[What you should do]:
Your response should consist of the data that follows, repeated in full without alteration.

[Supplied entries]:
- - - - - - -
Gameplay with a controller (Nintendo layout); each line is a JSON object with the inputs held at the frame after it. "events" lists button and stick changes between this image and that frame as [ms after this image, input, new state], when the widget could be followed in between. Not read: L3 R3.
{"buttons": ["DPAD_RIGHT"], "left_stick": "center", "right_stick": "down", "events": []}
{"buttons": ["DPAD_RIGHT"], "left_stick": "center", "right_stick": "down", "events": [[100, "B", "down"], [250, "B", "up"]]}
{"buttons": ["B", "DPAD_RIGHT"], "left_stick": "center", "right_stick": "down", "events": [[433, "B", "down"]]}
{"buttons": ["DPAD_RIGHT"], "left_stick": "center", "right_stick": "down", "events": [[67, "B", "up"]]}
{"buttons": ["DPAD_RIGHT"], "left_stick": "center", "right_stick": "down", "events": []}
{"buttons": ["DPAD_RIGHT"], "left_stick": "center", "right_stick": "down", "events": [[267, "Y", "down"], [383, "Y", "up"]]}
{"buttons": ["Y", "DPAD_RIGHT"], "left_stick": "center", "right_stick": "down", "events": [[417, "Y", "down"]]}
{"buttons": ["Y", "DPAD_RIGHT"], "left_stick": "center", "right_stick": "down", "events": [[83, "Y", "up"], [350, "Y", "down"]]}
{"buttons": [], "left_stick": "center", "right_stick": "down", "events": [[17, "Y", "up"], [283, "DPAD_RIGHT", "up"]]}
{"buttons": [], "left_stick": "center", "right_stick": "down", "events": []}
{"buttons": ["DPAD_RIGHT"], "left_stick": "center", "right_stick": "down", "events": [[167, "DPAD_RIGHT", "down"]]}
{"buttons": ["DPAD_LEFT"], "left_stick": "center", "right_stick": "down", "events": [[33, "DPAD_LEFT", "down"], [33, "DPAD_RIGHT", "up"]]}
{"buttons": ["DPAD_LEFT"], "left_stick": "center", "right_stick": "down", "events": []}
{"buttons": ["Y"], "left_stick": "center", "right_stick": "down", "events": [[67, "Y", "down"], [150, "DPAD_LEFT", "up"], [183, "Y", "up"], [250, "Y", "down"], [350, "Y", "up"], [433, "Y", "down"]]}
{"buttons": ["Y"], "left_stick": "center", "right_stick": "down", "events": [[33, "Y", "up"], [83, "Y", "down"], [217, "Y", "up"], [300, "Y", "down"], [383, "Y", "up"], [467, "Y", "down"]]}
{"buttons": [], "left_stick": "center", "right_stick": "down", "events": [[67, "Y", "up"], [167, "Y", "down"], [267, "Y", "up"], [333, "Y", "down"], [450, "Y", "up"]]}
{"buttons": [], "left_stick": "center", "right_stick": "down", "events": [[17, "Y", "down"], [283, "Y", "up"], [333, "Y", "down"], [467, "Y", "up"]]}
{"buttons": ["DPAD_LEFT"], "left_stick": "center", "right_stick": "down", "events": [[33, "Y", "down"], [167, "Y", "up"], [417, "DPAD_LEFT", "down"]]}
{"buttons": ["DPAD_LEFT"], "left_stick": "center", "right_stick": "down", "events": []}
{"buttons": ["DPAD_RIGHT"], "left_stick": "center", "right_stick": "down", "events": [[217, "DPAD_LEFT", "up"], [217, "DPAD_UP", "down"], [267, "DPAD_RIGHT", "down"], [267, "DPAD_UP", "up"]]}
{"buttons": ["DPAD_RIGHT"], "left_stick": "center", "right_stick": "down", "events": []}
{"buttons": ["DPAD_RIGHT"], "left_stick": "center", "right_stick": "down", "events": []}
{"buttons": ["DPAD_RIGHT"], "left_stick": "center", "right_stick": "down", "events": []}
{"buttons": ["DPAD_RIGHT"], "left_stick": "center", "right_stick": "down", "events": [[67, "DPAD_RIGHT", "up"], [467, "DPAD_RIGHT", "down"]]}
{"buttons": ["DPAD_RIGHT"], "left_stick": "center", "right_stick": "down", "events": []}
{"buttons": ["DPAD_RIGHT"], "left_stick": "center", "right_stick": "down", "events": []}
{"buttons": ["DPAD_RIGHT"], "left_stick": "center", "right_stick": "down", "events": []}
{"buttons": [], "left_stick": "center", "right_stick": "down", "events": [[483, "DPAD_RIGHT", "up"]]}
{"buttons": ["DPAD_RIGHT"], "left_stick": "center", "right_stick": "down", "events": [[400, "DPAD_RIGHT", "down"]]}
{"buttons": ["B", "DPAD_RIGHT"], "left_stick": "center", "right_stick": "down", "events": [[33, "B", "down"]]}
- - - - - - -
[Exercise response]:
Gameplay with a controller (Nintendo layout); each line is a JSON object with the inputs held at the frame after it. "events" lists button and stick changes between this image and that frame as [ms after this image, input, new state], when the widget could be followed in between. Not read: L3 R3.
{"buttons": ["DPAD_RIGHT"], "left_stick": "center", "right_stick": "down", "events": []}
{"buttons": ["DPAD_RIGHT"], "left_stick": "center", "right_stick": "down", "events": [[100, "B", "down"], [250, "B", "up"]]}
{"buttons": ["B", "DPAD_RIGHT"], "left_stick": "center", "right_stick": "down", "events": [[433, "B", "down"]]}
{"buttons": ["DPAD_RIGHT"], "left_stick": "center", "right_stick": "down", "events": [[67, "B", "up"]]}
{"buttons": ["DPAD_RIGHT"], "left_stick": "center", "right_stick": "down", "events": []}
{"buttons": ["DPAD_RIGHT"], "left_stick": "center", "right_stick": "down", "events": [[267, "Y", "down"], [383, "Y", "up"]]}
{"buttons": ["Y", "DPAD_RIGHT"], "left_stick": "center", "right_stick": "down", "events": [[417, "Y", "down"]]}
{"buttons": ["Y", "DPAD_RIGHT"], "left_stick": "center", "right_stick": "down", "events": [[83, "Y", "up"], [350, "Y", "down"]]}
{"buttons": [], "left_stick": "center", "right_stick": "down", "events": [[17, "Y", "up"], [283, "DPAD_RIGHT", "up"]]}
{"buttons": [], "left_stick": "center", "right_stick": "down", "events": []}
{"buttons": ["DPAD_RIGHT"], "left_stick": "center", "right_stick": "down", "events": [[167, "DPAD_RIGHT", "down"]]}
{"buttons": ["DPAD_LEFT"], "left_stick": "center", "right_stick": "down", "events": [[33, "DPAD_LEFT", "down"], [33, "DPAD_RIGHT", "up"]]}
{"buttons": ["DPAD_LEFT"], "left_stick": "center", "right_stick": "down", "events": []}
{"buttons": ["Y"], "left_stick": "center", "right_stick": "down", "events": [[67, "Y", "down"], [150, "DPAD_LEFT", "up"], [183, "Y", "up"], [250, "Y", "down"], [350, "Y", "up"], [433, "Y", "down"]]}
{"buttons": ["Y"], "left_stick": "center", "right_stick": "down", "events": [[33, "Y", "up"], [83, "Y", "down"], [217, "Y", "up"], [300, "Y", "down"], [383, "Y", "up"], [467, "Y", "down"]]}
{"buttons": [], "left_stick": "center", "right_stick": "down", "events": [[67, "Y", "up"], [167, "Y", "down"], [267, "Y", "up"], [333, "Y", "down"], [450, "Y", "up"]]}
{"buttons": [], "left_stick": "center", "right_stick": "down", "events": [[17, "Y", "down"], [283, "Y", "up"], [333, "Y", "down"], [467, "Y", "up"]]}
{"buttons": ["DPAD_LEFT"], "left_stick": "center", "right_stick": "down", "events": [[33, "Y", "down"], [167, "Y", "up"], [417, "DPAD_LEFT", "down"]]}
{"buttons": ["DPAD_LEFT"], "left_stick": "center", "right_stick": "down", "events": []}
{"buttons": ["DPAD_RIGHT"], "left_stick": "center", "right_stick": "down", "events": [[217, "DPAD_LEFT", "up"], [217, "DPAD_UP", "down"], [267, "DPAD_RIGHT", "down"], [267, "DPAD_UP", "up"]]}
{"buttons": ["DPAD_RIGHT"], "left_stick": "center", "right_stick": "down", "events": []}
{"buttons": ["DPAD_RIGHT"], "left_stick": "center", "right_stick": "down", "events": []}
{"buttons": ["DPAD_RIGHT"], "left_stick": "center", "right_stick": "down", "events": []}
{"buttons": ["DPAD_RIGHT"], "left_stick": "center", "right_stick": "down", "events": [[67, "DPAD_RIGHT", "up"], [467, "DPAD_RIGHT", "down"]]}
{"buttons": ["DPAD_RIGHT"], "left_stick": "center", "right_stick": "down", "events": []}
{"buttons": ["DPAD_RIGHT"], "left_stick": "center", "right_stick": "down", "events": []}
{"buttons": ["DPAD_RIGHT"], "left_stick": "center", "right_stick": "down", "events": []}
{"buttons": [], "left_stick": "center", "right_stick": "down", "events": [[483, "DPAD_RIGHT", "up"]]}
{"buttons": ["DPAD_RIGHT"], "left_stick": "center", "right_stick": "down", "events": [[400, "DPAD_RIGHT", "down"]]}
{"buttons": ["B", "DPAD_RIGHT"], "left_stick": "center", "right_stick": "down", "events": [[33, "B", "down"]]}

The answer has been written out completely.